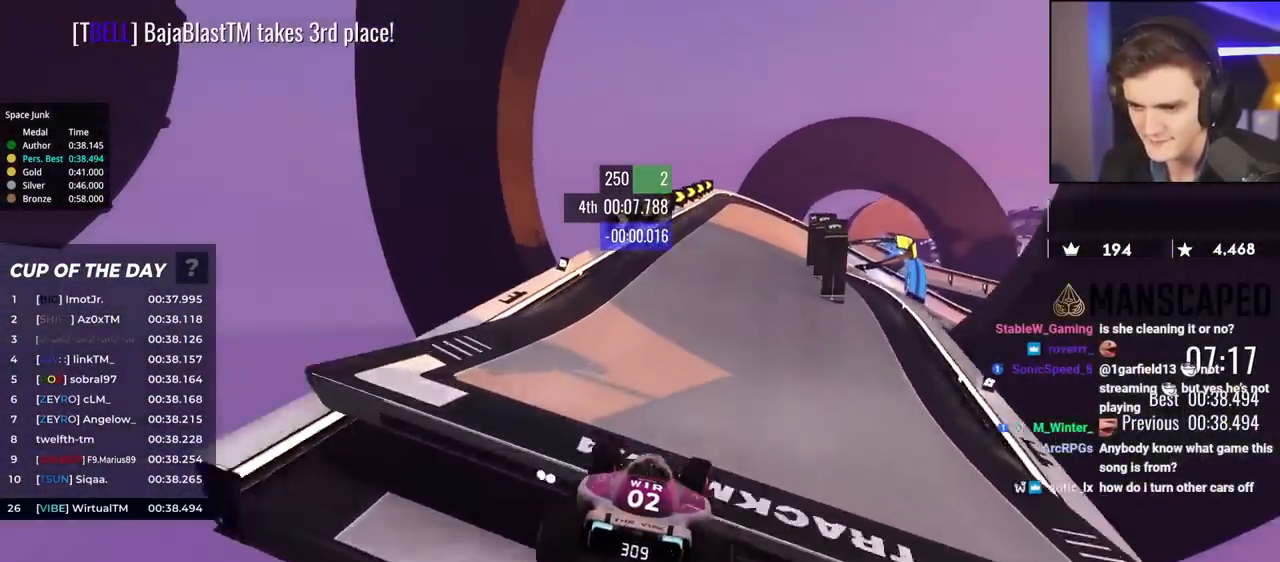
{"keys": ["brake", "right", "up"], "events": [[167, "brake", "down"], [200, "right", "down"]]}
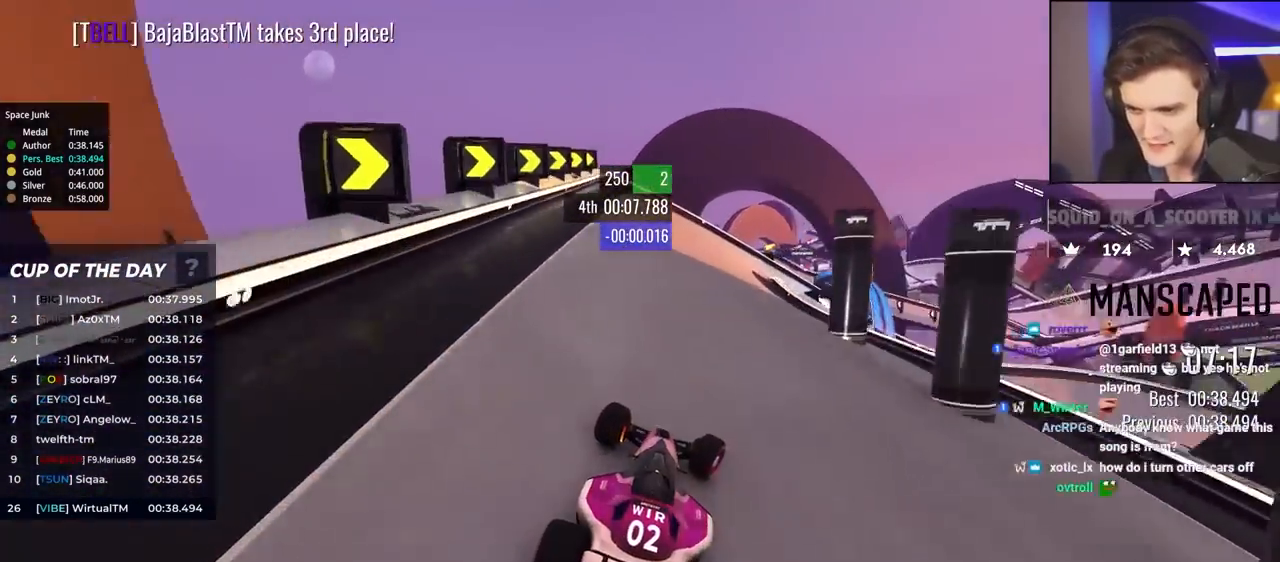
{"keys": ["brake", "right", "up"], "events": [[417, "up", "up"], [500, "up", "down"]]}
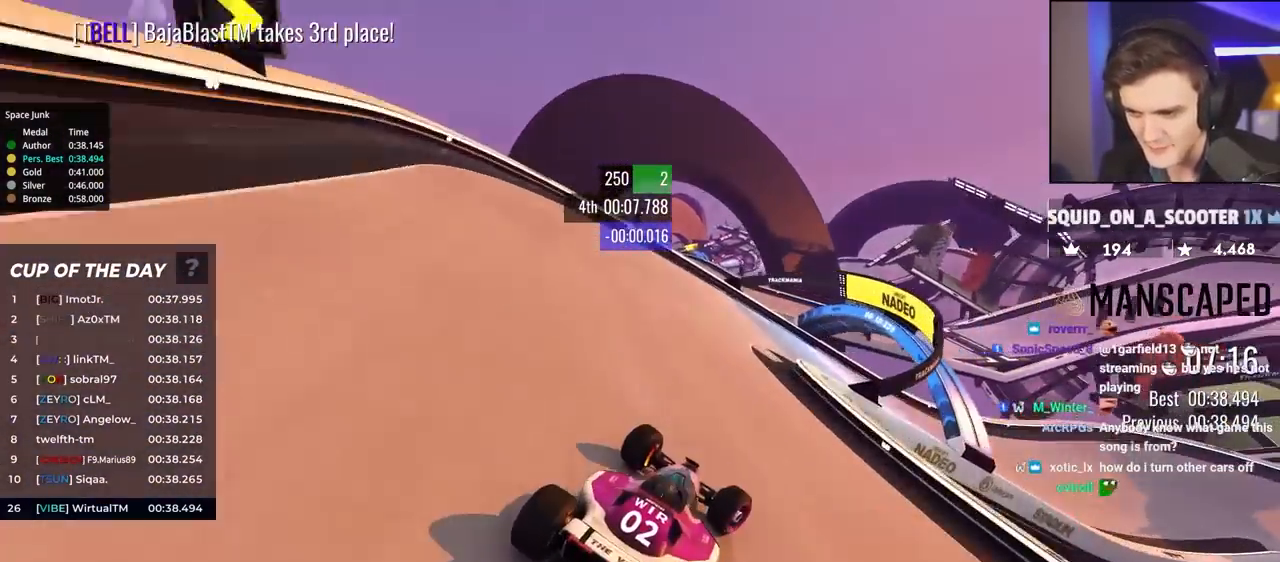
{"keys": ["right", "up"], "events": [[100, "brake", "up"]]}
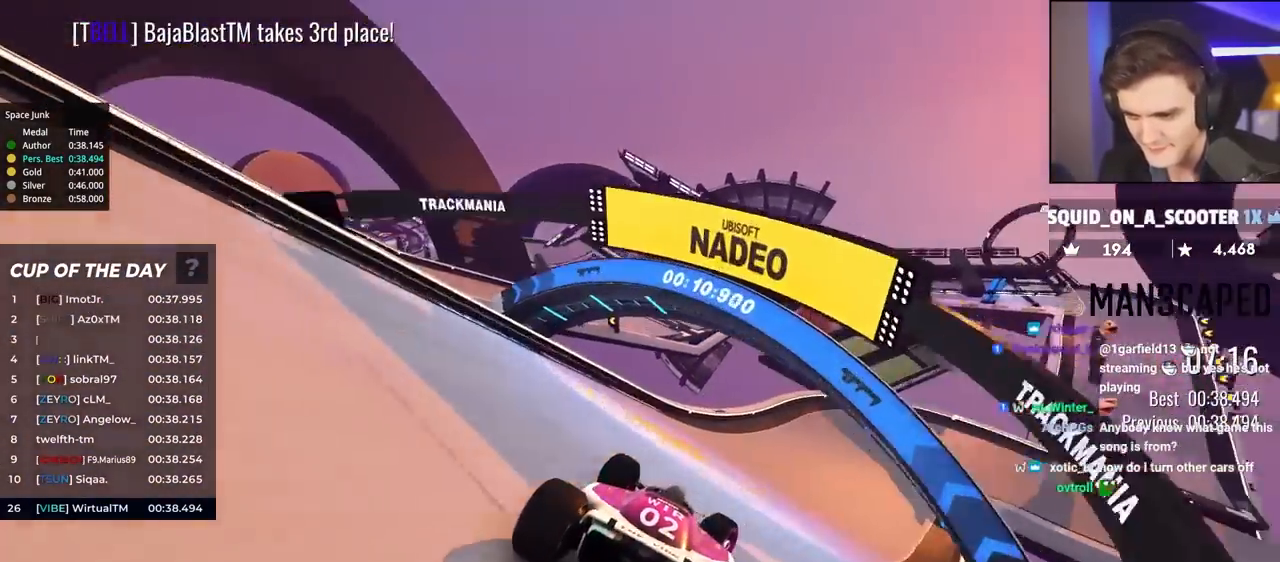
{"keys": ["right", "up"], "events": []}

WHAT NEEDS TO BE DONE:
Look for the string "brake" in the listing above and copy every line holding it.

REPLY TO THE TASK:
{"keys": ["brake", "right", "up"], "events": [[167, "brake", "down"], [200, "right", "down"]]}
{"keys": ["brake", "right", "up"], "events": [[417, "up", "up"], [500, "up", "down"]]}
{"keys": ["right", "up"], "events": [[100, "brake", "up"]]}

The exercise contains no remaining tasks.